Migrate repositories into the target (or master) organization (migrate command)

Migrating repositories into an organization can be useful in a few cases. You may have repos that should be accessible to students and need to be moved across course rounds, or you might be storing your master repos in the target organization and need to migrate them for each new course round. To migrate repos into the target organization, they must be local on disc. Assuming we have the repos master-repo-1 and master-repo-2 in the current working directory (i.e. local repos), all we have to do is this:

Note

Prior to v1.4.0, the migrate command also accepted urls with the -mu option. This functionality was abruptly removed due to implementation issues, and is unlikely to appear again because of its limited use.

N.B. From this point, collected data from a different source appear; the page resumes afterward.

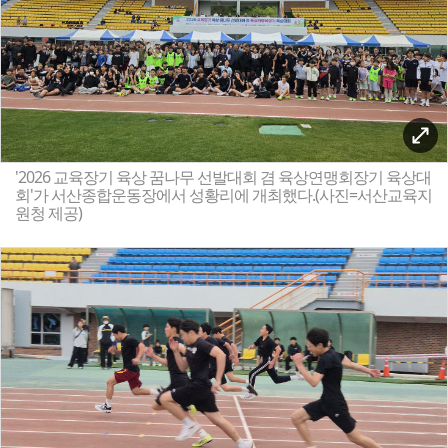
'2026 교육장기 육상 꿈나무 선발대회 겸 육상연맹회장기 육상대
회'가 서산종합운동장에서 성황리에 개최했다.(사진=서산교육지
원청 제공)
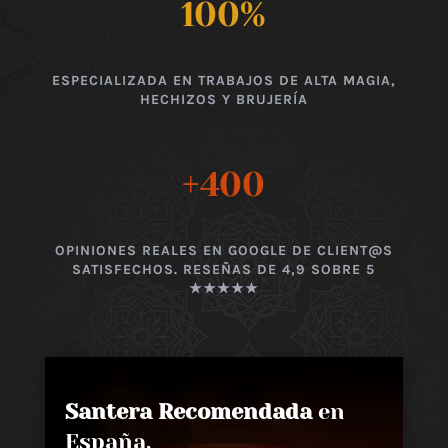
100
%
ESPECIALIZADA EN TRABAJOS DE ALTA MAGIA,
HECHIZOS Y BRUJERÍA
+400
OPINIONES REALES EN GOOGLE DE CLIENT@S
SATISFECHOS. RESEÑAS DE 4,9 SOBRE 5
★★★★★
Santera Recomendada
en
España,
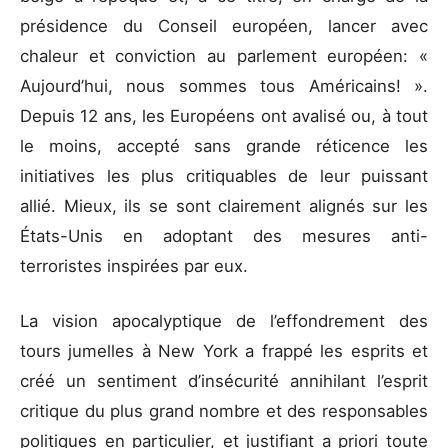
présidence du Conseil européen, lancer avec
chaleur et conviction au parlement européen: «
Aujourd’hui, nous sommes tous Américains! ».
Depuis 12 ans, les Européens ont avalisé ou, à tout
le moins, accepté sans grande réticence les
initiatives les plus critiquables de leur puissant
allié. Mieux, ils se sont clairement alignés sur les
États-Unis en adoptant des mesures anti-
terroristes inspirées par eux.
La vision apocalyptique de l’effondrement des
tours jumelles à New York a frappé les esprits et
créé un sentiment d’insécurité annihilant l’esprit
critique du plus grand nombre et des responsables
politiques en particulier, et justifiant a priori toute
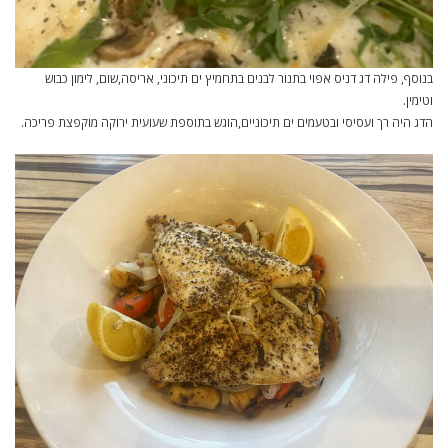
בנוסף, פילה דג דניס אפוי בתנור לבנים בתחמיץ ים תיכוני, אריסה,שום, לימון כבוש
וטימין.
הדג היה רך ועסיסי ובטעמים ים תיכוניים,הוגש בתוספת שעועית ירוקה מוקפצת פריכה.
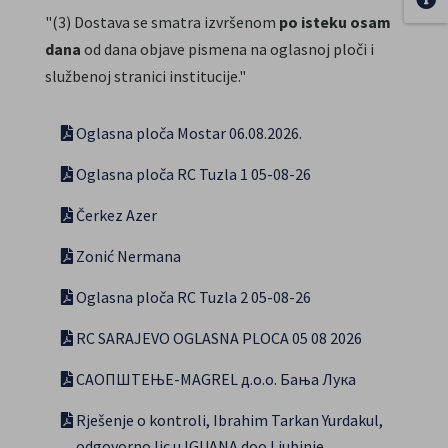
"(3) Dostava se smatra izvršenom
po isteku osam
dana
od dana objave pismena na oglasnoj ploči i
službenoj stranici institucije."
Oglasna ploča Mostar 06.08.2026.
Oglasna ploča RC Tuzla 1 05-08-26
Čerkez Azer
Zonić Nermana
Oglasna ploča RC Tuzla 2 05-08-26
RC SARAJEVO OGLASNA PLOCA 05 08 2026
САОПШТЕЊЕ-MAGREL д.о.о. Бања Лука
Rješenje o kontroli, Ibrahim Tarkan Yurdakul,
odgovorno lic u IGUANA doo Ljubinje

$ repobee migrate -mn master-repo-1 master-repo-2
[INFO] cloning into file:///some/directory/path/master-repo-1
[INFO] cloning into file:///some/directory/path/master-repo-2
[INFO] created repobee-demo/master-repo-1
[INFO] created repobee-demo/master-repo-2
[INFO] pushing, attempt 1/3
[INFO] Pushed files to https://some-enterprise-host/repobee-demo/master-repo-1 master
[INFO] Pushed files to https://some-enterprise-host/repobee-demo/master-repo-2 master
[INFO] done!

Important

If you want to use this command to migrate repos into a master organization, you must specify it with the --org-name option here (instead of the --master-org-name).

What happens here is pretty straightforward, except for the local repos being cloned, which is an implementation detail that does not need to be thought further of. Note that only the defualt branch is actually migrated, and pushed to master in the new repo. local repos are pushed to the master branch of the remote repo. Migrating several branches is something that we’ve never had a need to do, but if you do, please open an issue on GitHub with a feature request. migrate is perfectly safe to run several times, in case you think you missed something, or need to update repos. Running the same thing again without changing the local repos yields the following output:

$ repobee migrate -mn master-repo-1 master-repo-2
[INFO] cloning into file:///some/directory/path/master-repo-1
[INFO] cloning into file:///some/directory/path/master-repo-2
[INFO] repobee-demo/master-repo-1 already exists
[INFO] repobee-demo/master-repo-2 already exists
[INFO] pushing, attempt 1/3
[INFO] https://some-enterprise-host/repobee-demo/master-repo-1 master is up-to-date
[INFO] https://some-enterprise-host/repobee-demo/master-repo-2 master is up-to-date
[INFO] done!

In fact, all RepoBee commands that deal with pushing to or cloning from repos in some way are safe to run over and over. This is mostly because of how Git works, and has little to do with RepoBee itself.